BEGIN Supplied records

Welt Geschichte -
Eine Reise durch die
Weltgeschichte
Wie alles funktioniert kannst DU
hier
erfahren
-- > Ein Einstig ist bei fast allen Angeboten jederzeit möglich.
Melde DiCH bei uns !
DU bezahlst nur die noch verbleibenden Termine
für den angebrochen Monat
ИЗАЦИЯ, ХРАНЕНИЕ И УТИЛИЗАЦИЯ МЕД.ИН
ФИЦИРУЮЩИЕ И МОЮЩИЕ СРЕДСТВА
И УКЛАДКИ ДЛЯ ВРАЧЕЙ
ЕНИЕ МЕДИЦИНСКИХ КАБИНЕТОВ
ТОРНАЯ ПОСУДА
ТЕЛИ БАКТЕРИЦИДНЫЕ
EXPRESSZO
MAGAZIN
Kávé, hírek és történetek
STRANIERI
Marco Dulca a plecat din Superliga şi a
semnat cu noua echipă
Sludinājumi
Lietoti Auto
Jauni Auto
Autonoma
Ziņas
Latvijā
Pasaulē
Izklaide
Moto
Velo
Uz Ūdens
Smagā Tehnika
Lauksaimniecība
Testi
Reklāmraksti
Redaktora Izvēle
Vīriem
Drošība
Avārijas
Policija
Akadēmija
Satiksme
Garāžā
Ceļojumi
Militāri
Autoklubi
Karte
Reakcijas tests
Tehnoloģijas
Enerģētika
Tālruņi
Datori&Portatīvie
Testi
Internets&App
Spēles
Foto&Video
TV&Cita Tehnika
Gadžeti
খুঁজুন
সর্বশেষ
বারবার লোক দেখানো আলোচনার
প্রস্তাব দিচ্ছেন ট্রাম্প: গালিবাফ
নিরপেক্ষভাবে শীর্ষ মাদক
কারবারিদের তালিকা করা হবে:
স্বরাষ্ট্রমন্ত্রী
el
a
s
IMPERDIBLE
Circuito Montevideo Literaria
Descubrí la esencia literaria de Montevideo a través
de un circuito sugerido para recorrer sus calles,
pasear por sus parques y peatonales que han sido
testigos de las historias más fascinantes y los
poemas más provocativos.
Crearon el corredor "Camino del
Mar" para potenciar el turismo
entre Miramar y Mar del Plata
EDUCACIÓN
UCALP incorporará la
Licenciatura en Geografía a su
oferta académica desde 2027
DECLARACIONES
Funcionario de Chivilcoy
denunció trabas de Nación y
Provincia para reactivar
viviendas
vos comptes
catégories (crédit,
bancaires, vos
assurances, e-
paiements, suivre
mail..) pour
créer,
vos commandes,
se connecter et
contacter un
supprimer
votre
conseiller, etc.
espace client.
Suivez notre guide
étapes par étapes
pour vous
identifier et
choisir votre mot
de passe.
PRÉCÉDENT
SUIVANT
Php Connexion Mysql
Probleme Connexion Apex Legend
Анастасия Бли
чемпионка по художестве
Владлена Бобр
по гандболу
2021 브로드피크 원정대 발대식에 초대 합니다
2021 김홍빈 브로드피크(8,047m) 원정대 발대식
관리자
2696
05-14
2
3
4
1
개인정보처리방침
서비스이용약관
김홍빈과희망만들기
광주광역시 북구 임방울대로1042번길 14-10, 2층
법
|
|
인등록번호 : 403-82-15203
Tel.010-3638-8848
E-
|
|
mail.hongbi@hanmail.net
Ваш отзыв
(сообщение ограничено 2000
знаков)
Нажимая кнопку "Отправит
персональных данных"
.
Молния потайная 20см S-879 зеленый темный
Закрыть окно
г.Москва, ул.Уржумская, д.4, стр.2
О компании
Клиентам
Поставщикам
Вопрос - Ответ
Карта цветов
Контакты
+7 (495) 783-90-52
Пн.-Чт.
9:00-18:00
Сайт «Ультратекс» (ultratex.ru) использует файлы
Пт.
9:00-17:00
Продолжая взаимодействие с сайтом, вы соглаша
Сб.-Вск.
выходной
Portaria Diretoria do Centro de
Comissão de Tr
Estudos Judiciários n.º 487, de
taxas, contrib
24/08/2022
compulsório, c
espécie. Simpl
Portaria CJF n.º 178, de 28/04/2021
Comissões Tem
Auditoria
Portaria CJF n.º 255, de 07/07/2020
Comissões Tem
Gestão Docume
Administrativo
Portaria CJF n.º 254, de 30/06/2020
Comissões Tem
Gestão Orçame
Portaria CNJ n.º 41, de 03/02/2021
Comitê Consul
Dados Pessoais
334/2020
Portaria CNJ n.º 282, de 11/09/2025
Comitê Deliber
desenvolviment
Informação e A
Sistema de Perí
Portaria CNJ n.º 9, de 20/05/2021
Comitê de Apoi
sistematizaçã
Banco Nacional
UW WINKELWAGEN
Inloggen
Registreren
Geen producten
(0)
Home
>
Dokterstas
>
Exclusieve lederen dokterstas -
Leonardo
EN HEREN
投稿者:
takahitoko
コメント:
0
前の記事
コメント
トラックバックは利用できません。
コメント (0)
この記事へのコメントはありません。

END Supplied records

**What to do**: Please update the records from the first line through the line containing "Sludinājumi", putting "Stunden" wherever "Termine" appears and keeping everything else unchanged.

**Expected answer**:
Welt Geschichte -
Eine Reise durch die
Weltgeschichte
Wie alles funktioniert kannst DU
hier
erfahren
-- > Ein Einstig ist bei fast allen Angeboten jederzeit möglich.
Melde DiCH bei uns !
DU bezahlst nur die noch verbleibenden Stunden
für den angebrochen Monat
ИЗАЦИЯ, ХРАНЕНИЕ И УТИЛИЗАЦИЯ МЕД.ИН
ФИЦИРУЮЩИЕ И МОЮЩИЕ СРЕДСТВА
И УКЛАДКИ ДЛЯ ВРАЧЕЙ
ЕНИЕ МЕДИЦИНСКИХ КАБИНЕТОВ
ТОРНАЯ ПОСУДА
ТЕЛИ БАКТЕРИЦИДНЫЕ
EXPRESSZO
MAGAZIN
Kávé, hírek és történetek
STRANIERI
Marco Dulca a plecat din Superliga şi a
semnat cu noua echipă
Sludinājumi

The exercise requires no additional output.